━━ Task material ━━

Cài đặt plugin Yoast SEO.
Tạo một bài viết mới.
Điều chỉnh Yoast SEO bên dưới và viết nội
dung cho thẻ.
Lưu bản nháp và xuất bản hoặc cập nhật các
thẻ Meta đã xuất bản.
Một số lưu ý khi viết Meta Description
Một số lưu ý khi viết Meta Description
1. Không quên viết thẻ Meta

━━━

- What the exercise asks -
Could you output every line of the records above, unchanged and in the same order?

- Expected answer -
Cài đặt plugin Yoast SEO.
Tạo một bài viết mới.
Điều chỉnh Yoast SEO bên dưới và viết nội
dung cho thẻ.
Lưu bản nháp và xuất bản hoặc cập nhật các
thẻ Meta đã xuất bản.
Một số lưu ý khi viết Meta Description
Một số lưu ý khi viết Meta Description
1. Không quên viết thẻ Meta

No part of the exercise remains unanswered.